While Google is mostly research-oriented, OpenAI focuses on research as well as getting its products into marketing faster, making them monetisable. Even with Bard, Google launched it in haste to compete with rival OpenAI, but the product faced criticism for its underwhelming performance.
Moving to OpenAI forced Wei to figure out a new optimisation objective with a different set of challenges and priorities, such as aligning projects with team objectives, exploring new research paradigms like reinforcement learning, and applying research to practical AI applications. This shift required abandoning some old skills and embracing new directions.
Brain Drain is Back
Since the launch of ChatGPT, OpenAI has grown from having a lean workforce of 375 individuals to around 1376 members in less than a year. Currently, it has over 12 open positions in its tech team like Engineering Manager, DALL-E, Engineering Manager, Fine Tuning API and more.
Google is currently working on Gemini, which is said to be “more capable than OpenAI’s GPT-4”, as per DeepMind CEO Demis Hassabis. Even though Gemini was expected to come out this fall, there is still no sight of it, especially when Sundar Pichai failed to mention it during the Q3 earnings call.
Meanwhile, OpenAI has decided to actively up its recruitment efforts against Google, aiming to attract top AI talent by offering pay packages worth up to $10 million, emphasising the opportunity to secure stock options at the current valuation of $27 billion, as per a recent report by The Information.

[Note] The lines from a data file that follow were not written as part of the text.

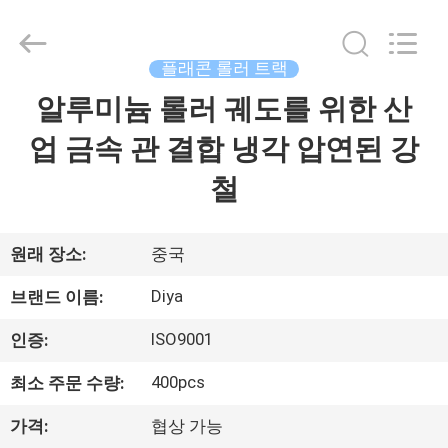
2026
Ningbo
Diya
Industrial
Equipment
플래콘 롤러 트랙
Co.,
Ltd..
알루미늄 롤러 궤도를 위한 산
집
All
Rights
Reserved.
업 금속 관 결합 냉각 압연된 강
제
철
품
원래 장소:
중국
회
Diya
브랜드 이름:
사
ISO9001
인증:
소
400pcs
최소 주문 수량:
개
가격:
협상 가능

It also recently provided raises to junior employees and successfully hired key researchers from Google, particularly those involved in the making of Gemini. For example, it has successfully brought on board Jiahui Yu, a key contributor to Gemini.

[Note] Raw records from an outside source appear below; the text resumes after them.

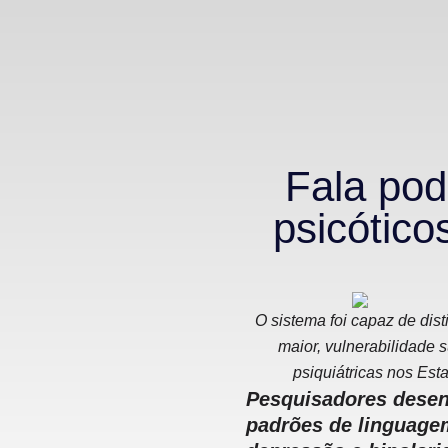
Fala pod
psicótic
O sistema foi capaz de dist
maior, vulnerabilidade 
psiquiátricas nos Est
Pesquisadores desenv
padrões de linguagem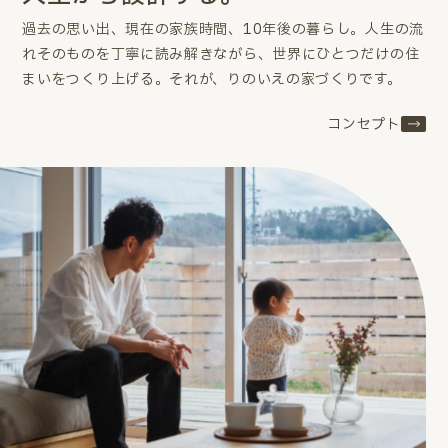
過去の思い出、現在の家族時間、10年後の暮らし。
人生の流
れそのものを丁寧に読み解きながら、世界にひとつだけの住
まいをつくり上げる。
それが、りのいえの家づくりです。
コンセプト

However, there’s another catch. If the $10 million compensation package vested over four years, which is plausible for very strong hires, it could bankrupt OpenAI.
As OpenAI strategically positions itself with a nearly tripled valuation of over $80 billion, the company’s promise of quick stock bumps and lucrative compensation packages, combined with its efforts to offer a unique optimisation landscape, serves as a compelling narrative in the ongoing narrative of talent acquisition.